# [What needs to be done]
Please copy each line of the records below that holds the word "운영하면".

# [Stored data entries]
........
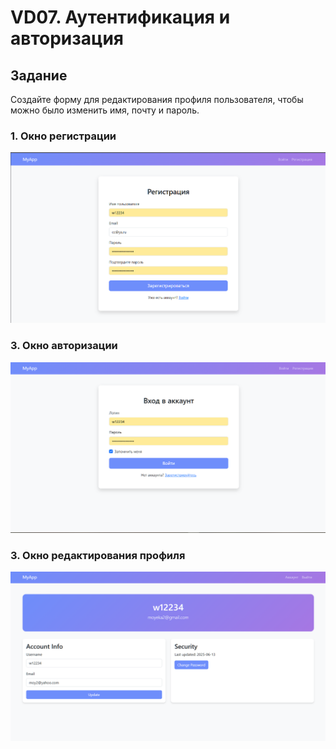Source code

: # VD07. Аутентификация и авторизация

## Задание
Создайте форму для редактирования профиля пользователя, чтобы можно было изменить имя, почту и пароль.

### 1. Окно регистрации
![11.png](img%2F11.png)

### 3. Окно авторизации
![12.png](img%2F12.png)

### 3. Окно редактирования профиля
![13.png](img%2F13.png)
........
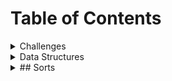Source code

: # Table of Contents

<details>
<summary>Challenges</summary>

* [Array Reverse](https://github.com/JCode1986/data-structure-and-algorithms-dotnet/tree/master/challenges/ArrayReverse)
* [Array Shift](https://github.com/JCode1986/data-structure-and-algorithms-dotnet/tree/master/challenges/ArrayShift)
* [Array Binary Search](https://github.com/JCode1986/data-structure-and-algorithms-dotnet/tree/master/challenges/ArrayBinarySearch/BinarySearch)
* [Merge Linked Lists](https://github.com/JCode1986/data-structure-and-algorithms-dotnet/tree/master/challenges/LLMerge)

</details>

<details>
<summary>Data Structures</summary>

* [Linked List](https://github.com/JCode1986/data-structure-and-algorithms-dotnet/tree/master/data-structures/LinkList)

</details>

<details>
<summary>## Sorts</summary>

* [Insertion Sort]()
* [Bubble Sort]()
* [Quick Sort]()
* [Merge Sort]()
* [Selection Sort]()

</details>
........
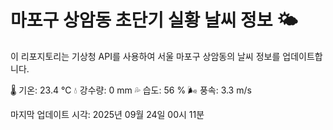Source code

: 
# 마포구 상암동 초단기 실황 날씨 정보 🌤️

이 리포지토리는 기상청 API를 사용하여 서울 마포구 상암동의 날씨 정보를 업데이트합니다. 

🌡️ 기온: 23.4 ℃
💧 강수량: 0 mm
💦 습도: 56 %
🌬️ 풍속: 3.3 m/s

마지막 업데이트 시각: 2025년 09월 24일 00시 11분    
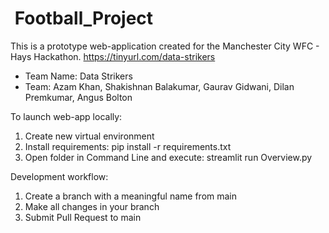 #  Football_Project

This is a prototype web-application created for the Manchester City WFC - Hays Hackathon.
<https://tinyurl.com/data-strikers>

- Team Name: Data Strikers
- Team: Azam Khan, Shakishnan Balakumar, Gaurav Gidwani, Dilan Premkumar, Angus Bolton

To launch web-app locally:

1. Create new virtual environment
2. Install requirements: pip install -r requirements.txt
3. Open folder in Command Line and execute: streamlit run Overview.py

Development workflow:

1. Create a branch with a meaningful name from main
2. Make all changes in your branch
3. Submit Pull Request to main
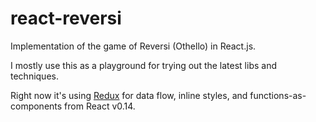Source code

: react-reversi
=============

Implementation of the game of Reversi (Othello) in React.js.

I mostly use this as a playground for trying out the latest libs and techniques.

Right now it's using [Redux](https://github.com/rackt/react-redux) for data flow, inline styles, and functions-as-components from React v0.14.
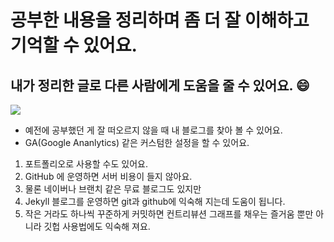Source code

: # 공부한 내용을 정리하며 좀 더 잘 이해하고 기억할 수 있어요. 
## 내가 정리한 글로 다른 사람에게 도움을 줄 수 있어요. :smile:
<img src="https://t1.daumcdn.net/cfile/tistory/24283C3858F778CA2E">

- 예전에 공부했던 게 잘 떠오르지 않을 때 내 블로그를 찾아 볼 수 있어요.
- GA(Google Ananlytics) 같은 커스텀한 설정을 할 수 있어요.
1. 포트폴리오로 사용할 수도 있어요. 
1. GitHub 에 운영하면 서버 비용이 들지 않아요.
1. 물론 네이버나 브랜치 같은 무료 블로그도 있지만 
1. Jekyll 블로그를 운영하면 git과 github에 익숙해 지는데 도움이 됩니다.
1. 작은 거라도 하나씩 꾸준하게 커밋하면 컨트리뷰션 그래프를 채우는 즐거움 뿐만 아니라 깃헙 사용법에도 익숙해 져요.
........
# [Solution to this problem]
1. GitHub 에 운영하면 서버 비용이 들지 않아요.
1. Jekyll 블로그를 운영하면 git과 github에 익숙해 지는데 도움이 됩니다.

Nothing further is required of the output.